Konfrontation mit Opfern, Tätern, Zeitzeugen

Werkschau des Schweizer Theaterkünstlers Milo Rau in den Sophiensälen

  • Tom Mustroph
  • Lesedauer: 3 Min.

Nachahmen bringt Erkenntnisgewinn. Das zeigt die Reenactment-Werkschau »Die Enthüllung des Realen« des Schweizer Theaterkünstlers Milo Rau in den Sophiensälen. Zwar rümpft man hierzulande gern die Nase über immerfort nur »kopierende Chinesen«. Vergessen wird, dass wir ohne die Kulturtechnik der Nachahmung weder Laufen, Schwimmen, noch Radfahren könnten, geschweige denn unsere Muttersprache erlernt hätten. Wer Raus Realitätsnachbauten erlebt, hat noch einen besonderen Erkenntnisgewinn.

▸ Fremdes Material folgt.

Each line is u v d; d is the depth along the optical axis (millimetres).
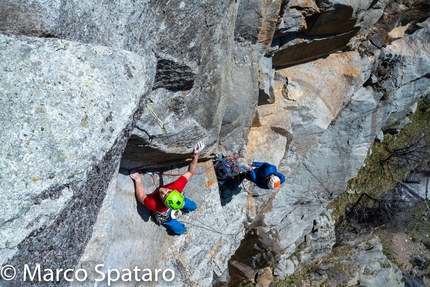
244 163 7102
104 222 3801
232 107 6148
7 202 2150
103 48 2686
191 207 5703
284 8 6434
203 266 6609
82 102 2461
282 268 12648
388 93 11688
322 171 11148
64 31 2531
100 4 2756
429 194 15867
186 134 4758
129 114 2736
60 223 2471
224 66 4754
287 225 11531
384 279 14188
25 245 2271
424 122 16172
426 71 12289
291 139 9148
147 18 3246
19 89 2246
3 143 2148
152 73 3574
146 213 5348
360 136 11391
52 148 2311
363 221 14617
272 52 7422
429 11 10000
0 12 2379
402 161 15656
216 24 4164
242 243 10953
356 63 9719
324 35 7988
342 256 14242
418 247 15836
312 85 8922
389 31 9742
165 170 5617
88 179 2564
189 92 4406
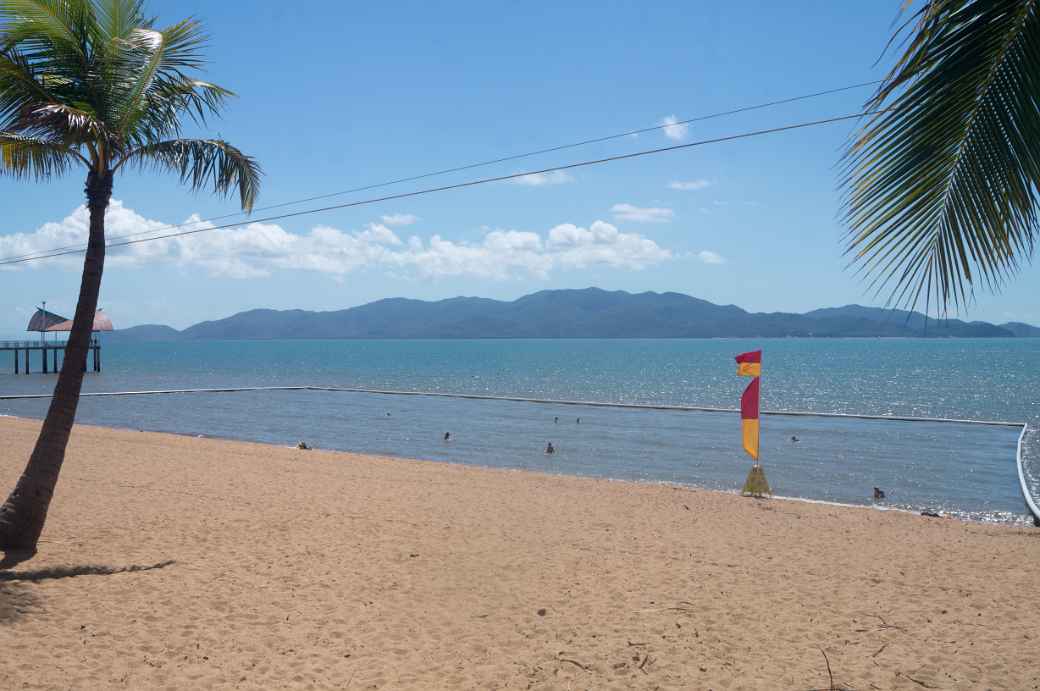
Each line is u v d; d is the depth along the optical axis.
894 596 8.08
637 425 32.78
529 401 45.09
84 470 16.25
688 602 7.85
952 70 3.05
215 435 29.47
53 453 9.18
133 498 13.12
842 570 9.13
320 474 16.73
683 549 10.17
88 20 8.35
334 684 5.84
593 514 12.70
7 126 8.00
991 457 23.91
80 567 8.55
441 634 6.95
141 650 6.38
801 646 6.64
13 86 8.30
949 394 53.94
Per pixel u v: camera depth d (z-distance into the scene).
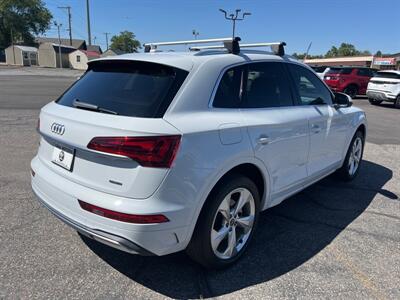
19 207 4.22
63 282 2.93
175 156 2.55
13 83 23.97
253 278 3.08
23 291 2.80
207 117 2.85
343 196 4.99
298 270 3.21
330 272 3.19
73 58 78.12
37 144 7.14
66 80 29.89
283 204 4.68
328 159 4.67
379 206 4.68
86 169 2.74
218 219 3.07
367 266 3.31
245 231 3.36
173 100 2.71
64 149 2.95
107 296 2.79
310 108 4.12
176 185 2.58
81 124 2.71
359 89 19.92
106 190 2.63
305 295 2.88
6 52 78.62
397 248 3.64
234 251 3.25
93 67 3.41
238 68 3.26
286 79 3.87
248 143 3.07
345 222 4.19
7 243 3.46
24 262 3.17
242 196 3.20
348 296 2.88
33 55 80.31
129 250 2.59
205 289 2.92
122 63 3.11
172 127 2.58
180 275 3.09
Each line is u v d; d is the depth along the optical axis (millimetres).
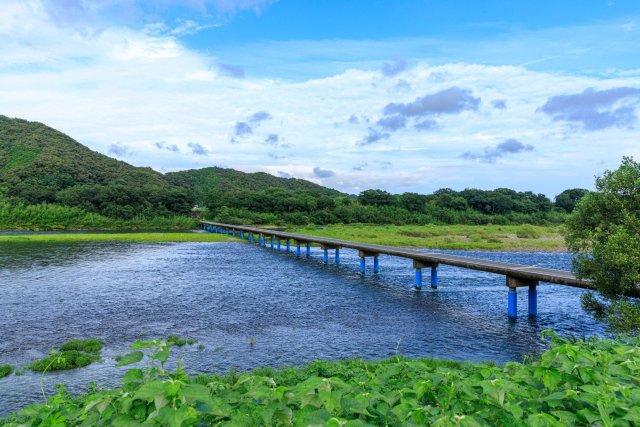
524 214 114688
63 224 89438
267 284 30516
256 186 195375
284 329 19094
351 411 2965
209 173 197125
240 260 45062
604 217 15039
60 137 153750
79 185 110625
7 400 11773
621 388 3240
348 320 20844
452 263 26734
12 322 19234
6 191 97500
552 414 3045
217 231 92125
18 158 126625
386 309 23281
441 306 24141
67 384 12820
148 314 21219
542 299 26312
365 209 111438
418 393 3389
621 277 13672
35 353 15422
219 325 19531
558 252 56906
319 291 28219
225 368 14281
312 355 15695
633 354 4414
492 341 17703
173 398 2727
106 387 12602
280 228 95812
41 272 33125
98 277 31719
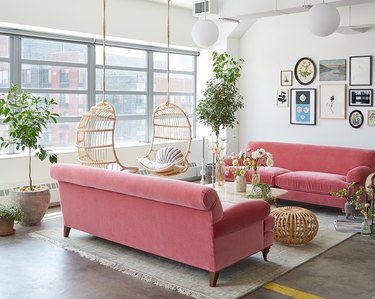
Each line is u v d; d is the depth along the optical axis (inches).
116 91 311.3
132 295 142.9
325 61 299.3
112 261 171.3
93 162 242.8
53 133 276.8
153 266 166.9
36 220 220.8
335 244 194.2
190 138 268.7
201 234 148.7
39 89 266.7
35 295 142.6
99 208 183.5
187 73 360.5
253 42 335.0
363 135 286.7
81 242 194.2
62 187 198.7
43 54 267.6
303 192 253.3
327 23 189.0
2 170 238.7
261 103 334.0
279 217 189.6
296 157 285.6
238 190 226.1
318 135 306.5
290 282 154.0
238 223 152.8
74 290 146.5
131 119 322.0
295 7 228.1
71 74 282.8
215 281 148.9
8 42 251.3
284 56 319.3
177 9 322.7
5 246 189.8
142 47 321.7
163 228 160.2
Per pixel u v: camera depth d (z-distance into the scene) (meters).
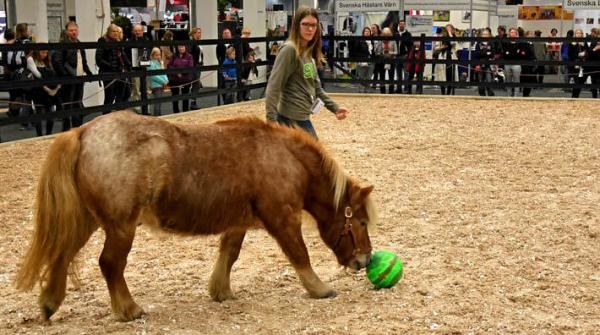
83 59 13.47
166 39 15.80
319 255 6.27
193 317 4.82
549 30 24.14
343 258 5.22
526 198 8.22
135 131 4.56
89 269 5.90
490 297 5.20
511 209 7.73
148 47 14.65
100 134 4.51
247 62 17.72
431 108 16.48
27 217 7.48
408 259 6.11
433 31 23.84
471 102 17.66
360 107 16.66
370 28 20.31
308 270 5.11
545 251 6.30
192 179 4.64
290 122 6.25
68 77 12.73
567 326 4.65
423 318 4.79
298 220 4.98
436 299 5.16
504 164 10.20
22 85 11.94
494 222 7.21
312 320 4.77
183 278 5.69
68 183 4.47
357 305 5.04
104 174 4.44
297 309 4.97
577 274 5.71
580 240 6.61
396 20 22.75
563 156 10.78
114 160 4.45
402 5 21.86
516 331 4.57
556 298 5.18
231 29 24.23
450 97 18.34
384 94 18.83
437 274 5.72
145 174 4.50
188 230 4.75
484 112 15.82
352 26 23.52
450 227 7.06
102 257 4.59
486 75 19.64
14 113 13.42
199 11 21.64
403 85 19.19
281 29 25.19
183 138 4.70
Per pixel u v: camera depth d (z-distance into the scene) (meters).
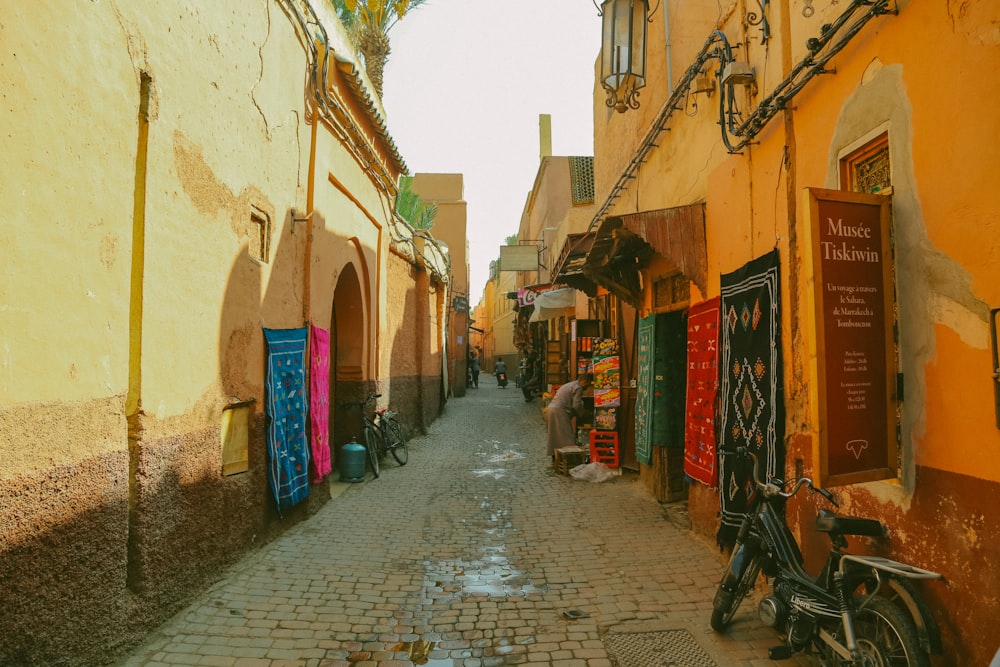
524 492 8.05
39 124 2.98
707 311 5.89
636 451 8.42
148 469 3.83
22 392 2.87
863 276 3.15
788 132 4.32
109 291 3.51
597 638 3.92
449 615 4.27
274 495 5.76
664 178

Das zeigt sich besonders an »Die letzten Tage der Ceausescus«. Sich an den Fernsehbildern über die Verurteilung und Hinrichtung Nicolae und Elena Ceausescus orientierend, die sich in ihrer Kargheit ins globale Mediengedächtnis eingeprägt haben, baute Rau den Prozess selbst nach. Er ließ durch verschiedene Interviewpartner zudem die Dezembertage des Jahres 1989 in Bukarest, Temesvar und der Kaserne von Targoviste wiedererstehen. Ein junger Rumäne, zur Zeit der Exekution Ceausescus neun Jahre alt, wunderte sich rückblickend über die Freude seiner Eltern. »Aber ihr habt doch immer gesagt, dass er gut war«, sagte er ihnen verwundert. Ana Blandiana, Dichterin, Regimekritikerin und kurzzeitig Mitglied des Rats der Front zur Nationalen Rettung, erinnerte sich an das Chaos in dieser provisorischen Regierung. Victor Stanculescu, der General, der den Prozess gegen die Ceausescus organisierte und der in der Folgezeit Wirtschafts- und Verteidigungsminister war, war bei dem Reenactment als Gefangener anwesend. Er sitzt eine 15-jährige Haftstrafe ab, weil er vor seinem Seitenwechsel noch Demonstranten erschießen ließ. Rau zufolge führte der nachgespielte Prozess dem Bukarester Publikum vor Augen, »was 20 Jahre lang schiefgelaufen« sei. »Man hatte vorher nie gezeigt, wer bei dem Prozess dabei war. Jetzt sah man die damalige zweite Garde, die heute in der Regierung sitzt«, so Rau gegenüber »nd«.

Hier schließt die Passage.